The combination that works and making some sense out of the initializing variables without delving into the math:

  • Field descriptor= Size of a symbol (generally set to 8 bits in length)
  • Generator polynomial index= No clue what this is but setting it to 0 always works and gives a small performance boost compared to other values.
  • Generator Polynomial Root Count= Needs to be equal to FEC length
  • Code length= This value HAS to be (2^(symbol size or Field Descriptor)-1). It denotes the number of symbols your final encoded string (Data symbols+ Error Corr Symbols). Note that the total size of the encoded string in bits equals Code length* symbol size.
  • FEC length: Number of error correction symbols.
  • Data length: Number of data symbols. (As initiated in examples as Code_length - FEC_length) this should not be touched.

It should be noted that for a particular symbol size the code length is fixed and one can vary what percent of that code length will be data and what will be error correction symbols. And as common sense suggests, more error correction symbols leads to more error correction capability.

On running the encoder, you pass a block object along with the data as arguments.

On running the method encoder.encode the "block" is populated with the encoded data(Data + ECC).

After corruption, decoding is done. The number of errors, erasures which can be corrected by the decoder is explained in this link

The decoder takes the block and the erasure list(if applicable) as arguments and returns the original message/data if the number of erasure and errors were within the range of the ECC(look at the link).

0
On

Reed-Solomon encoding is not meant to work with
your parameters, independent of the program code.

You can choose following things:

  • A B, that is how many bit one data unit has (eg. B=8 for normal byte data).
  • A T with 0 <= T < (2^b)/3: Larger Ts mean better error correction, but less encoding speed.
  • Some irreducible polynomial and base power, not important here.

You can NOT choose:

  • GF/polynomial base is 2^B, nothing else.
  • Each plaintext block (without RS checksum data) has to be
    (2^B - 2*T - 1) data units (here bytes), nothing else.
  • For each plaintext block, RS will additionally calculate 2*T data units checksum data.
  • Thus, a block with plaintext and checksum data together has 2^B -1 data units.
    This means, with bytes as data units, such a block has exactly 255 byte, nothing else.
  • When decoding again, up to T wrong data units can be corrected
    (the errors may be in plaintext and/or checksum part, doesn't matter)
  • Up to 2*T wrong data units can be recognized, but necessarily corrected.
  • With more than 2*T errors, all bets are off.

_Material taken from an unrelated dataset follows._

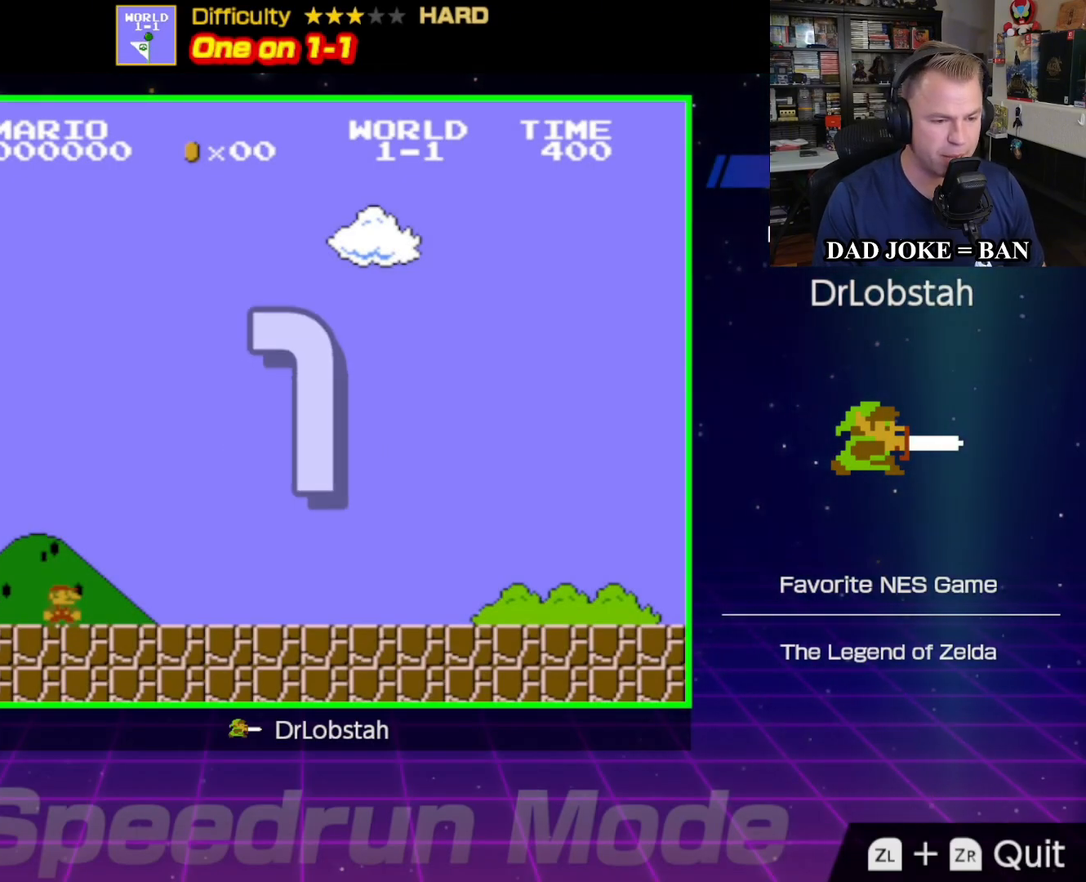
{"buttons": ["B", "DPAD_RIGHT"], "events": []}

In the example code (partially):

const std::size_t field_descriptor = 8;
const std::size_t code_length = 255; 
const std::size_t fec_length = 32;
const std::size_t data_length = code_length - fec_length;  
  • field_descriptor is B.
  • code_length is a full block length (plaintext + checksum).
  • fec_length is a checksum length.
  • data_length is a plaintext block length.

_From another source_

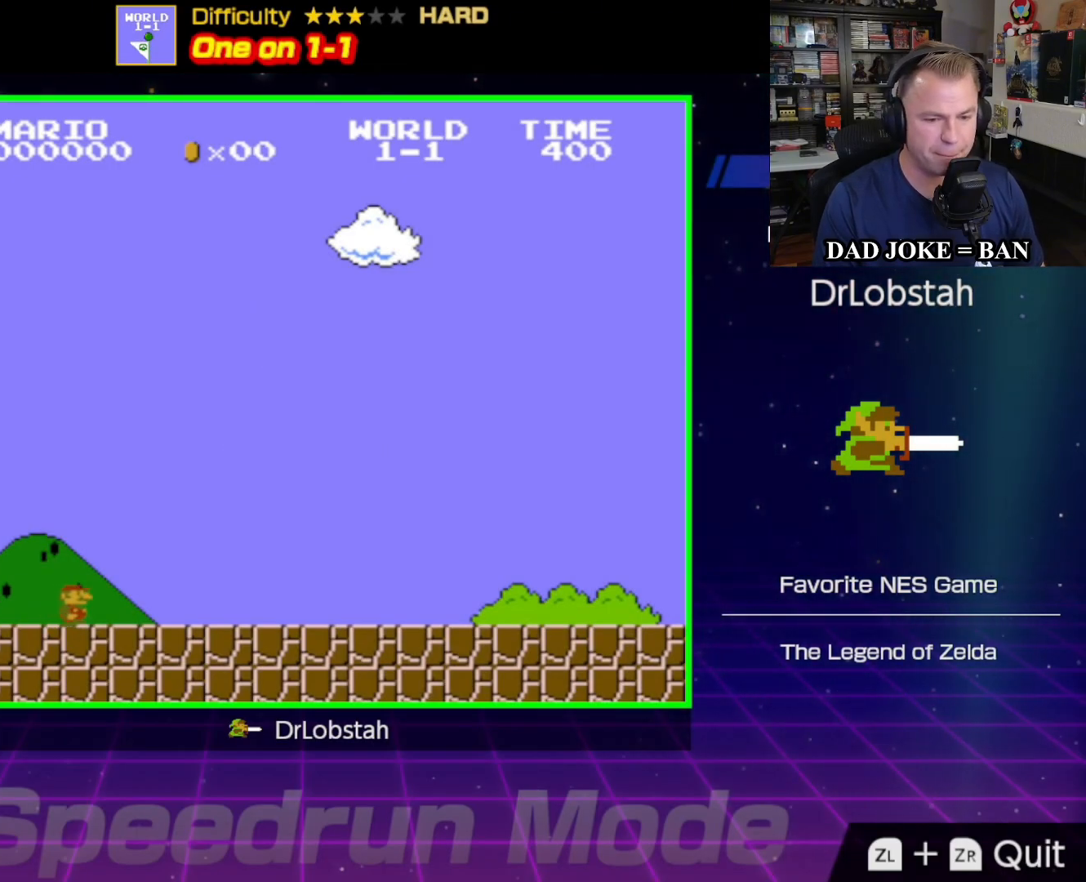
{"buttons": ["B", "DPAD_RIGHT"], "events": []}
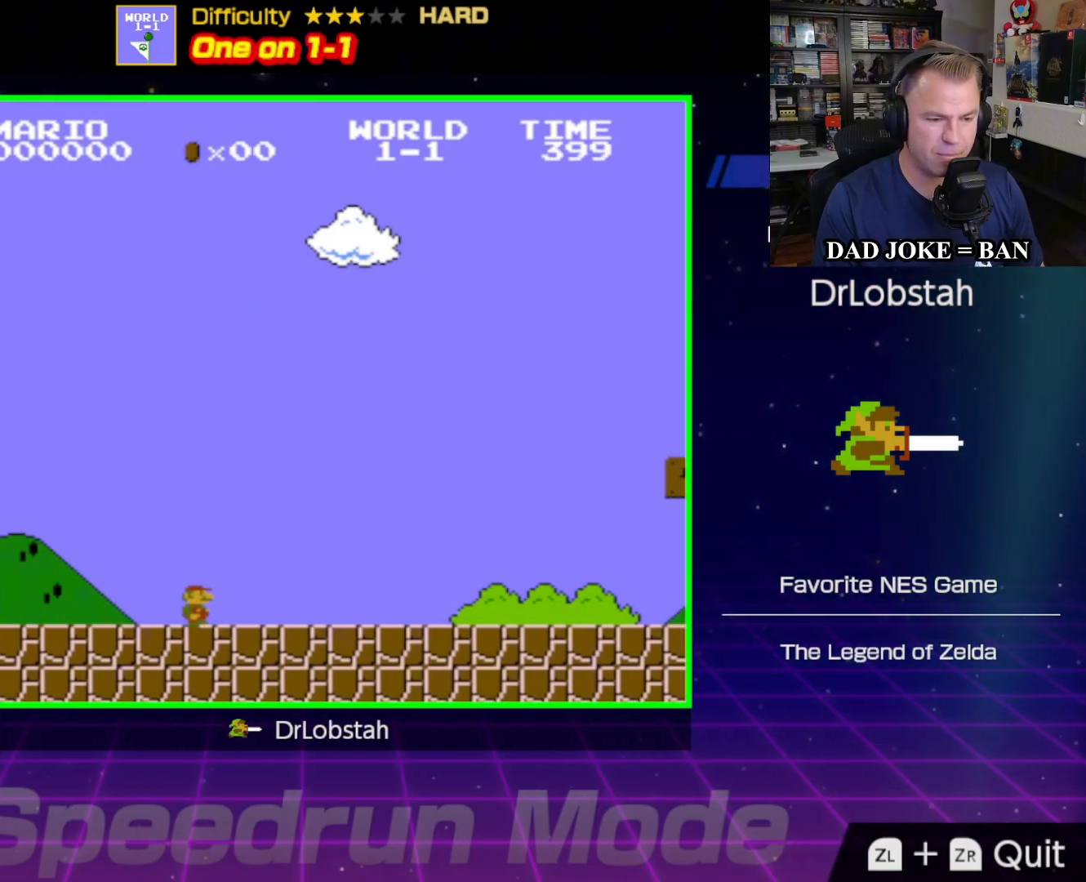
{"buttons": ["B", "DPAD_RIGHT"], "events": []}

So for each 233 plaintext byte, RS calculates 32 checksum byte
(=255 total byte), to be able to correct up to 16 wrong byte later.

In your code, you choose GF(2^8) and byte data, so B=8, thus code_length 128 is wrong. It has to be 255. The checksum part length 113 is too much and not even, and the plaintext length isn't the difference of the previous values.
...

Other than that, of 6 RS codes I know in the internet, Shifra is by far the worst (very slow despite being praised as "highly optimzed", quirky code, problematic license, ...). Choose anything, but not Schifra.

I'll check if I can share something I wrote ... Including learning about the inner workings of the algorithm, writing everything (encoder+decoder) took not even a day, and it was 3 times faster than Schifra on the test machine back then (no asm, just C++). The downside is that is can only work with byte-based data, ie. B=8, without being able to choose other bases. But probably you don't need that anyways.